Lama chiuse di corsa il suo discorso, troncandolo di netto, quando si rese conto che la situazione era definitivamente sfuggita di controllo. Fece in tempo ad abbandonare il palco e il campo un attimo prima che quei bastoni ai quali si era alluso la sera precedente entrassero in azione. Una sola carica, decisa e travolgente, non preordinata, forse neppure decisa da nessuno. Spontanea. Il palco venne giù come fosse di cartapesta, e in un certo senso lo era davvero. Poche ore dopo la polizia arrivò in forze a sgombrare l’università. Giusto per confermare che nulla di quanto era stato rinfacciato a Lama e tramite lui all’intero Movimento operaio istituzionale poche ore prima era infondato.

Non fu tanto il giudizio politico a tracciare allora nel Movimento una linea di demarcazione che resiste e ancora separa gli ormai incanutiti. Fu una questione di sentimenti prima che di analisi politica. Di emozioni, non di mozioni. Per qualcuno, soprattutto per chi militava o dirigeva gli ex gruppi impegnati nel tentativo votato a certo fallimento di trasformarsi in partitini, si trattò di una tragedia, di una lacerazione drammatica che avrebbe dovuto essere a ogni costo evitata e che andava adesso ricucita quanto prima. Ancora oggi ricordano il 17 febbraio 1977 come un giorno di lutto. Per molti altri fu il momento di massima gioia, il singolo episodio più liberatorio dell’intero decennio rosso, e tale è rimasto nei decenni.

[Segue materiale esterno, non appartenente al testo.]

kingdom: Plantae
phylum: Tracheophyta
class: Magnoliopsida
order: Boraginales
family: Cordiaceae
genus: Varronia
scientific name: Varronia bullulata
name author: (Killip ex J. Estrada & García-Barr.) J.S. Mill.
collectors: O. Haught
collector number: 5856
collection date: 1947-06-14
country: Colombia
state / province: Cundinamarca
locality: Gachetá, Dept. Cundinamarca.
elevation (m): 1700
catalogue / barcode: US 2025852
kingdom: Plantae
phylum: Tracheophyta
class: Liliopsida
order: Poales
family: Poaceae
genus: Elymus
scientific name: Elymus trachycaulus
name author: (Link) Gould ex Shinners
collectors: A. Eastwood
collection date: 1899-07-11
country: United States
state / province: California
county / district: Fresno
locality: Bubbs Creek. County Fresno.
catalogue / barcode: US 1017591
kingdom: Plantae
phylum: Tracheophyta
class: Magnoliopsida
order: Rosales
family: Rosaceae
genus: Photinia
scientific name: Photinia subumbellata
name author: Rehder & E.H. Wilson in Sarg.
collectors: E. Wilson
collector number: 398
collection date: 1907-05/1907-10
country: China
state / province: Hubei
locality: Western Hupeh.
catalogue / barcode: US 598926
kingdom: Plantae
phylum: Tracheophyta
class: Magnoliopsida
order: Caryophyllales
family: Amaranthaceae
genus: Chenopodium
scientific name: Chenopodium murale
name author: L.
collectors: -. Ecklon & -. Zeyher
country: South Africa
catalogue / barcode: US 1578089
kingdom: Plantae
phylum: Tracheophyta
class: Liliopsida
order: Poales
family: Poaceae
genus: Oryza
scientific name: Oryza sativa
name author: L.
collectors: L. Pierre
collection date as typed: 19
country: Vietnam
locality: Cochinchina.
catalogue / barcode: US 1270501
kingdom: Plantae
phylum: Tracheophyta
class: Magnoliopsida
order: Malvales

Nell’assalto al palco del sindacalista dei sacrifici non c’era solo il rifiuto della linea decisa da un Pci che abboccava all’amo teso dal potere democristiano, quello illustrato in anticipo da Moro e Andreotti al dubbioso ambasciatore americano Gardner. In sintesi: «Dobbiamo prendere misure che gli operai non accetterebbero ma che grazie al sostegno del Pci invece passeranno. Poi però proprio l’aver sostenuto quelle misure provocherà un crollo di consensi a favore del Pci». Strategia mirabile che avrebbe colto tutti i risultati previsti nel giro di due anni. Non c’era neppure soltanto il compimento di una divaricazione che dal 1968 in poi si era fatta sempre più profonda e che aveva in realtà già toccato il punto di non ritorno quando, nel 1970, una serie di articoli dell’Unità denunciò Adriano Sofri per essere entrato illegalmente alla Fiat comiziando, chiedendone di fatto un arresto che arrivò puntuale e chiuse il leader di Lotta continua in carcere per mesi.

Tutto questo certamente pesava, ma ancor più a fondo s’agitava un rifiuto globale di quel che il movimento comunista era stato sino a quel momento. Della sua passione per l’ordine. Del suo culto della disciplina, sia pur ribattezzata “disciplina di partito”. Della sua ipocrisia tattica camuffata da ardimentose piroette strategiche. Del suo culto del partito e di chi nel partito comandava. Della sua religione dell’obbedienza. Della sua abitudine a colpire il popolo in nome del popolo. Della sua struttura plumbea. Del suo grigiore costitutivo. Nelle sue componenti più innovative e nei suoi momenti migliori, quello del ‘ 77 è stato soprattutto un Movimento contro il “comunismo reale”. Il primo e sinora l’unico che abbia provato ad aggredire non gli orpelli ma il cuore stesso degli errori commessi dal movimento comunista non in nome della sua revisione e neppure in quello di un ritorno alla sua purezza, ma in nome della capacità di evolversi e cambiare imparando dagli errori senza rinnegare le radici. Per questo la cacciata di Lama, che della mesta e gelida realtà del movimento comunista era emblema, è ancora oggi la data chiave di quell’anno distante. E forse per questo è così difficile consegnare il ‘ 77 alla nostalgia e alla storia.